“So when they continued asking Him, He raised Himself up and said to them, ‘He who is without sin among you, let him throw a stone at her first.’ ” John 8:7.
Several years ago a commercial ran for a cruise line where the Father said to his family that for their vacation he had decided to take them to all of the Civil War battlefields. The wife and children, who had been excited at the impending announcement, gave a bored, depressed look. The advertisement went on to suggest to give your family an exciting cruise vacation instead. Ironically, when I was a boy and my Father asked me what I might want to do for vacation, I always said “Tour a Civil War battlefield”. I loved to drive around and view the cannons and study the battlefields and generals and have ever since.
I was dismayed, but not surprised, to read in a recent Wall Street Journal article how much visitation of civil war battlefields has declined in recent years, from about 10.2 million visitors in 1970 to 3.1 million in 2018. Much of it is attributable to young people not having as much interest in history compared to my and previous generations. However, more recently the controversies over Confederate statutes has also hurt attendance as people are shying swaying from anything related to the Confederacy.

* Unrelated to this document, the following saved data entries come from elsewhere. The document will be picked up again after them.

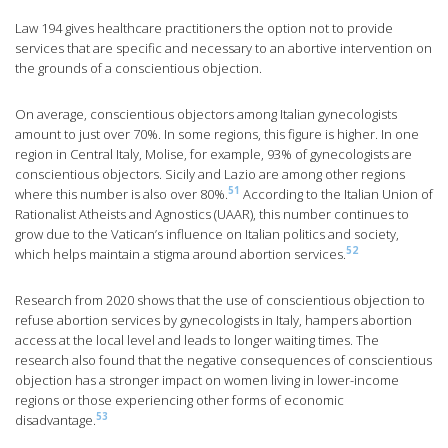
Law 194 gives healthcare practitioners the option not to provide
services that are specific and necessary to an abortive intervention on
the grounds of a conscientious objection.
On average, conscientious objectors among Italian gynecologists
amount to just over 70%. In some regions, this figure is higher. In one
region in Central Italy, Molise, for example, 93% of gynecologists are
conscientious objectors. Sicily and Lazio are among other regions
51
where this number is also over 80%.
According to the Italian Union of
Rationalist Atheists and Agnostics (UAAR), this number continues to
grow due to the Vatican’s influence on Italian politics and society,
52
which helps maintain a stigma around abortion services.
Research from 2020 shows that the use of conscientious objection to
refuse abortion services by gynecologists in Italy, hampers abortion
access at the local level and leads to longer waiting times. The
research also found that the negative consequences of conscientious
objection has a stronger impact on women living in lower-income
regions or those experiencing other forms of economic
53
disadvantage.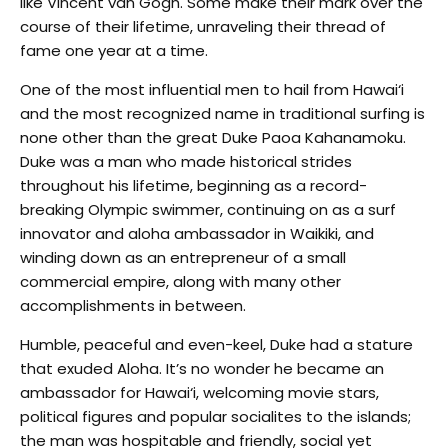
like Vincent van Gogh. Some make their mark over the
course of their lifetime, unraveling their thread of
fame one year at a time.
One of the most influential men to hail from Hawai‘i
and the most recognized name in traditional surfing is
none other than the great Duke Paoa Kahanamoku.
Duke was a man who made historical strides
throughout his lifetime, beginning as a record-
breaking Olympic swimmer, continuing on as a surf
innovator and aloha ambassador in Waikiki, and
winding down as an entrepreneur of a small
commercial empire, along with many other
accomplishments in between.
Humble, peaceful and even-keel, Duke had a stature
that exuded Aloha. It’s no wonder he became an
ambassador for Hawai‘i, welcoming movie stars,
political figures and popular socialites to the islands;
the man was hospitable and friendly, social yet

I do not understand the extreme backlash against the Confederacy and Confederate statutes. Yes, slavery was evil and the Confederacy was a slave republic, but so was America. Yes, many of the persons for which statutes were erected were slaveholders or at least racists, but so were George Washington and Thomas Jefferson and General Grant, yet there is little objection to their statutes. Almost everyone, North and South, were racists in the 1860s. Abraham Lincoln made it clear he considered the black man inferior to the white man and, although he did not feel this fact gave someone the right to enslave them, regularly used slurs to describe them. Why is there only agitation to take down Southern symbols when America itself had the same sins of slavery and racism?
None of the objected to statutes were erected because of the persons participation in slavery (that I am aware of), but because of great deeds they accomplished – General, Statesman, etc. Most were good Christian men, to one degree or another, who did many notable deeds but lived at a time where slavery was the system in place and were caught up in that system. They sinned indeed, but all have sinned and come short of the glory of God. Based on this standard we could not have statutes erected to anyone, and no good or great deeds could be celebrated in this way due to the fallen nature of man. Perhaps this would be best but I think not. It is a good thing to look at statutes and reflect on great deeds. It is inspiring. This is true even of men and women who had some faults and sins, we all do.

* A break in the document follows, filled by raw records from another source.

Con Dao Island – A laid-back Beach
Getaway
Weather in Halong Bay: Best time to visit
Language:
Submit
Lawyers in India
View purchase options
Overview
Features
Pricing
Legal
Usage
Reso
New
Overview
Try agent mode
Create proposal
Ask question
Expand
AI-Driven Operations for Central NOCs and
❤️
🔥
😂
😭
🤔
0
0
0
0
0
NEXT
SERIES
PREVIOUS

The South, both then and today, is filled with mostly decent people. Many who owned slaves treated them reasonably well at a time when there was really no alternative available to individual slaveholders to release them en mass. With little resources and education, all the slaves could have done is gone back to work in the field at slave wages with as hard or harder lives than they had as slaves. This was mostly what happened after the war, after they were emancipated. This is not a justification of slavery, as a system of gradual emancipation, including education, should have been implemented by the South that would have ensured a successful transition to freedom. That the South refused to do this, freeing the slaves on their own, brought God’s judgment on them along with much destruction and death and ruin, and a loss of their Antebellum society which (even apart from slavery) they loved and cherished.
The South has paid a steep price for its sins. Let us quit casting stones at the South and instead allow it to honor its heroes and the good in its past while acknowledging its sins. Visit a Civil War battlefield this summer and learn of the great military deeds that were performed on those fields by both North and South. While there, contemplate their sins if you wish and your own as well.